EXTRAIT:
■ ■ ■ ■
Beaucoup de hasard dans ces petites impostures postales, du hasard, et du jeu, au sens de pari. Le trajet lui-même est de l’ordre de l’inconnu, donc du rêvé.
Il y en a une centaine, aujourd’hui, et je continue encore.
Cela finit par former une histoire de la Poste, d’autant qu’en vingt-cinq ans, les choses ont changé ; avec la mise à mort des services publics, les lettres reviennent moins souvent, par exemple.

 

Les différentes mentions apposées par la Poste avant de me les retourner sont évidemment significatives : d’« adresse insuffisante » à « unbekannt »: inconnu, ou parti sans laisser d’adresse; plusieurs me sont revenues, d’Allemagne et de Suisse, avec la mention « gestorben » : «décédé». Merci au postier inconnu qui conclut « gestorben » au vu du nom de Ludwig van Beethoven !

 

 

C’est un travail parallèle à vos autres créations ?
■ ■ ■ ■
DONNÉES FOURNIES:
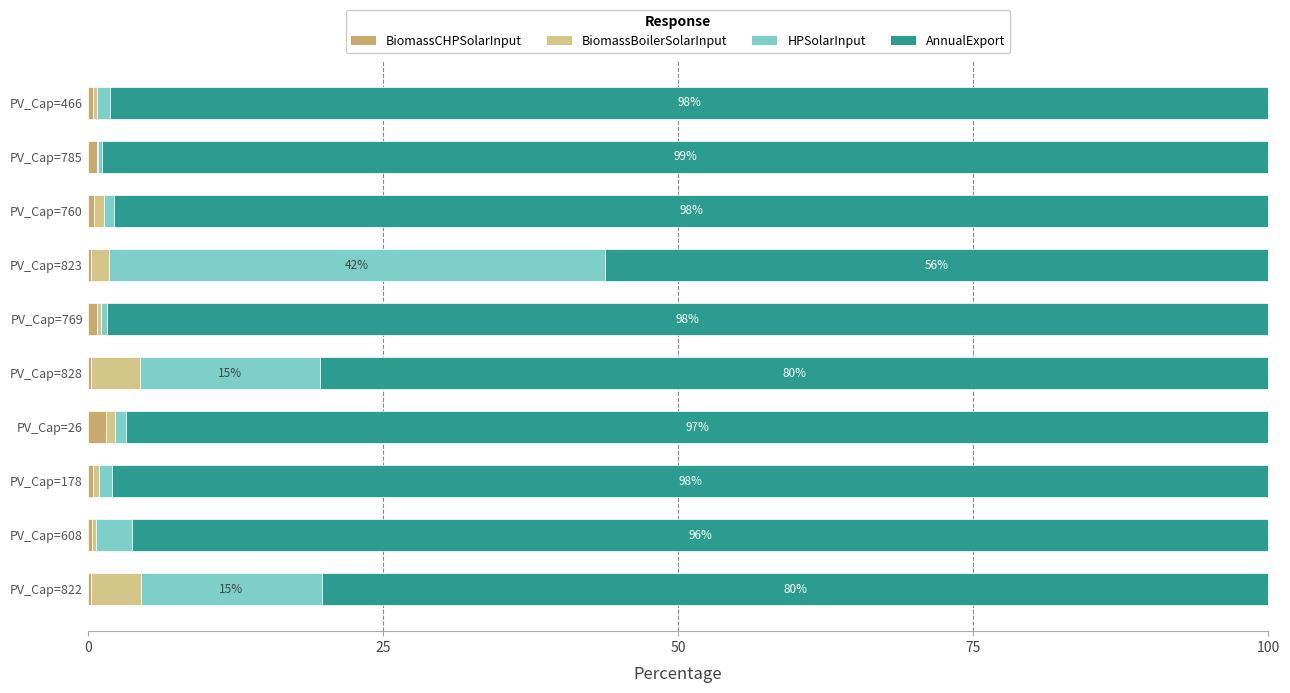

Rank the series by their maximum value, from highest to lowest.

AnnualExport, HPSolarInput, BiomassBoilerSolarInput, BiomassCHPSolarInput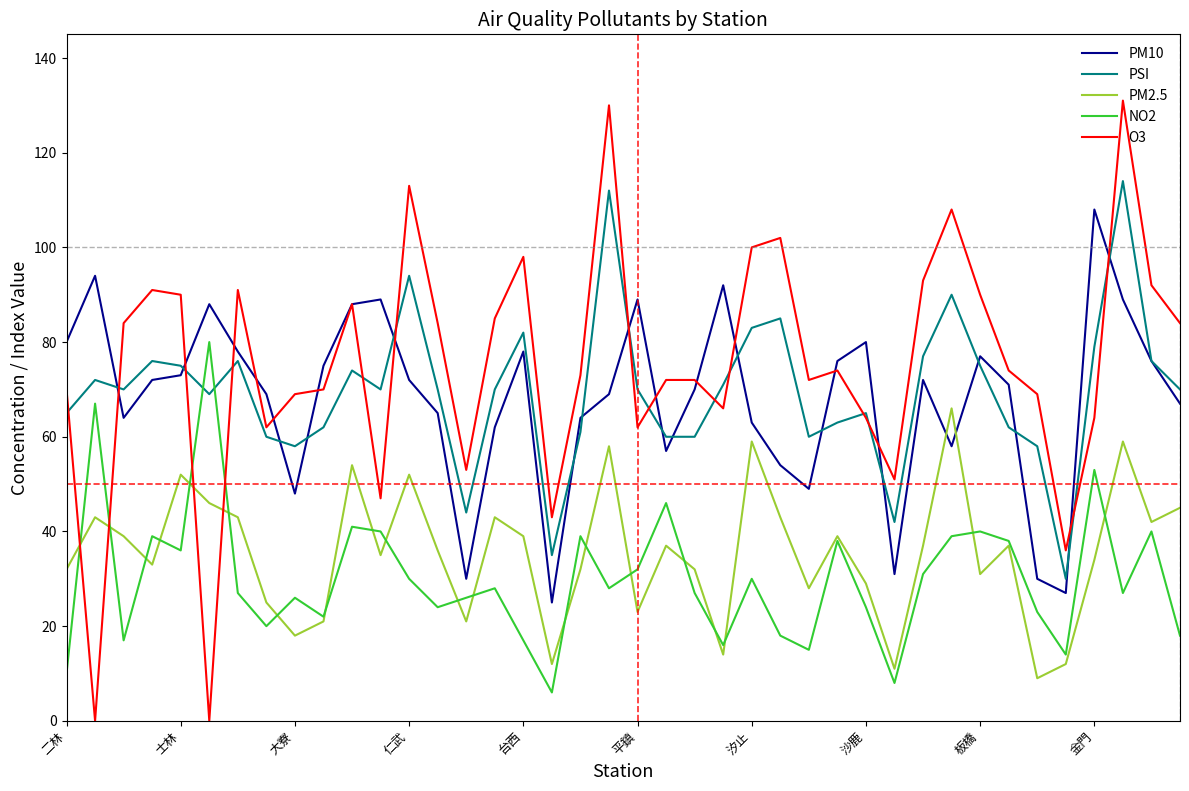

What are all the series names shown in the legend?

PM10, PSI, PM2.5, NO2, O3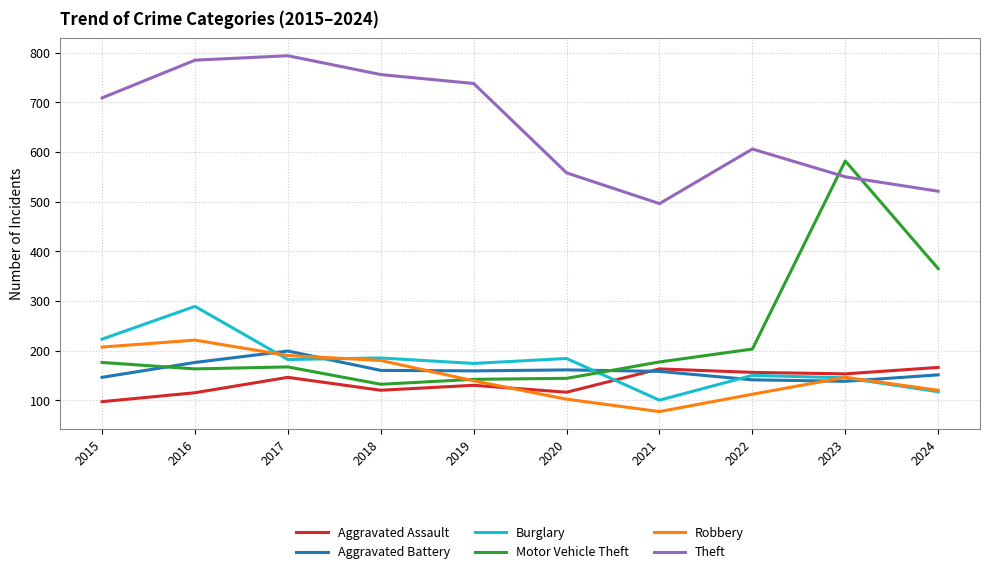

True or false: Theft and Aggravated Assault cross at least once.

False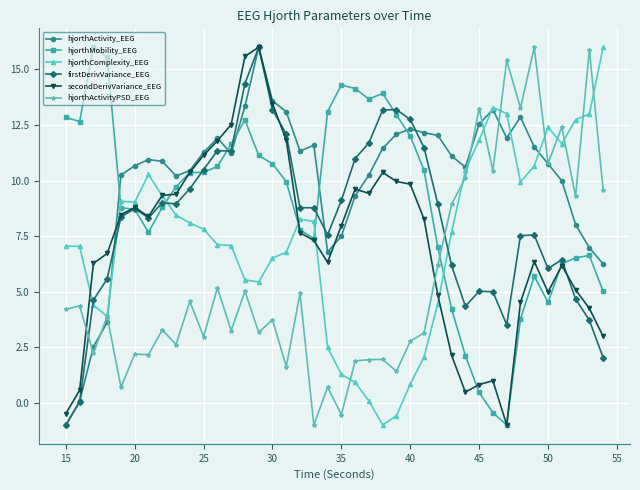

Which series ends up on top after the final intersection of firstDerivVariance_EEG and hjorthComplexity_EEG?

hjorthComplexity_EEG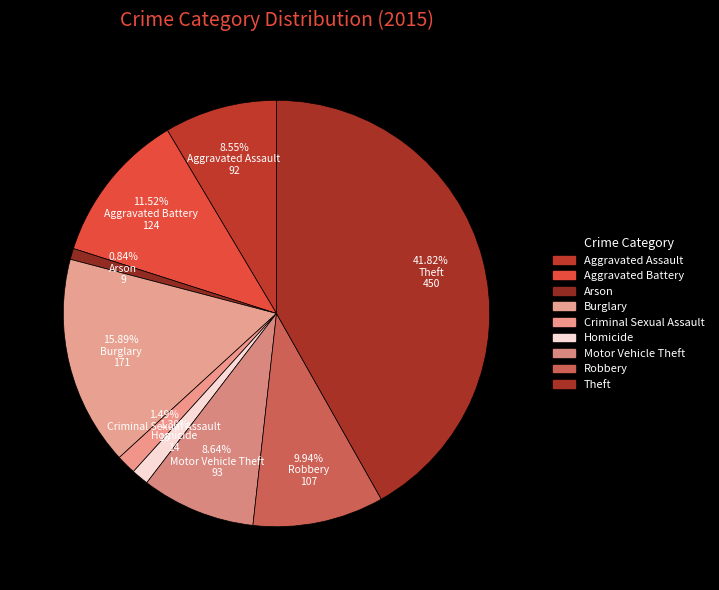

Count the number of slices in the pie.

9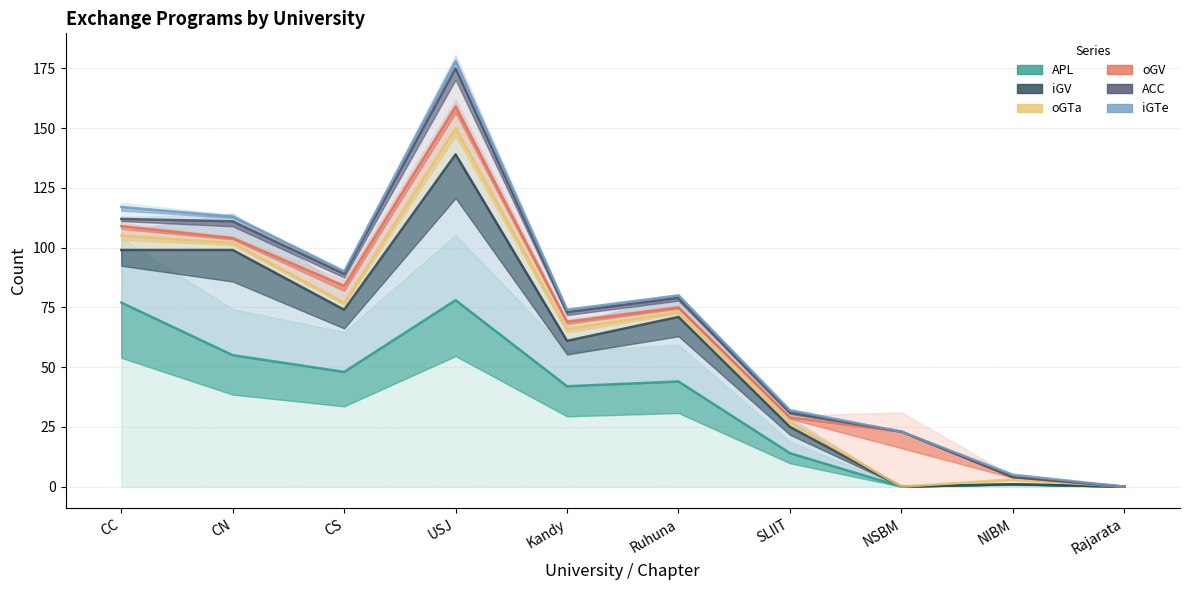

What is the label of the 10th point from the right?

CC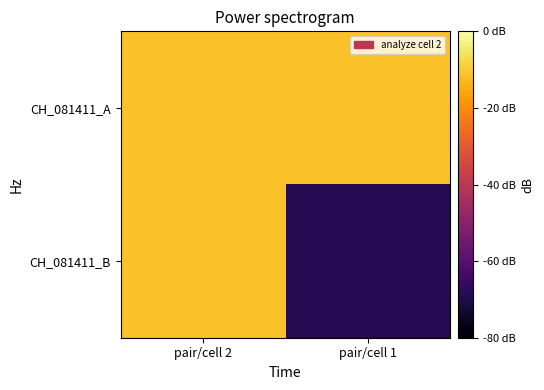

How many categories are shown in the chart?

2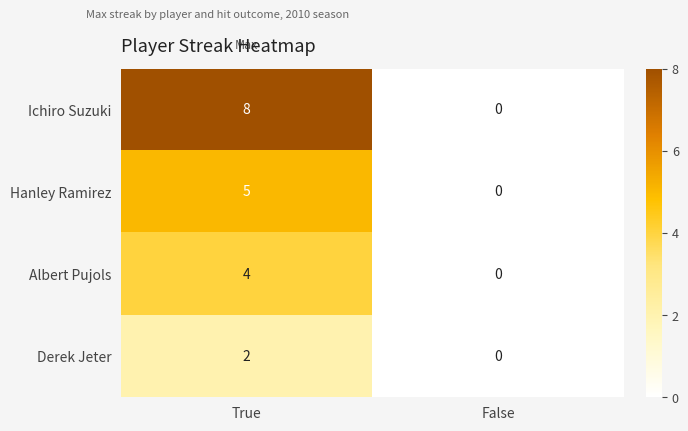

Reading right to left, transcribe all the data shown in this chart.

Ichiro Suzuki: 0	8
Hanley Ramirez: 0	5
Albert Pujols: 0	4
Derek Jeter: 0	2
■ ■ ■ ■
QUESTIONS:
1 - Traduisez en anglais la phrase de l'extrait « Il y en a une centaine, aujourd’hui, et je continue encore. »
2 - Réécrivez plus brièvement, s'il vous plaît, le paragraphe de l'extrait qui commence par « Les différentes mentions apposées par la Poste », en gardant ses faits principaux.
Les items constituent un matériau distinct de l'extrait.

RÉPONSES ATTENDUES:
1 - There are about a hundred of them today, and I am still going.

2 - Les mentions ajoutées par la Poste avant de me renvoyer les lettres sont significatives, d'« adresse insuffisante » à « unbekannt » (inconnu, ou parti sans laisser d'adresse). Plusieurs lettres me sont revenues d'Allemagne et de Suisse avec la mention « gestorben », « décédé ». Merci au postier inconnu qui a conclu « gestorben » au vu du nom de Ludwig van Beethoven !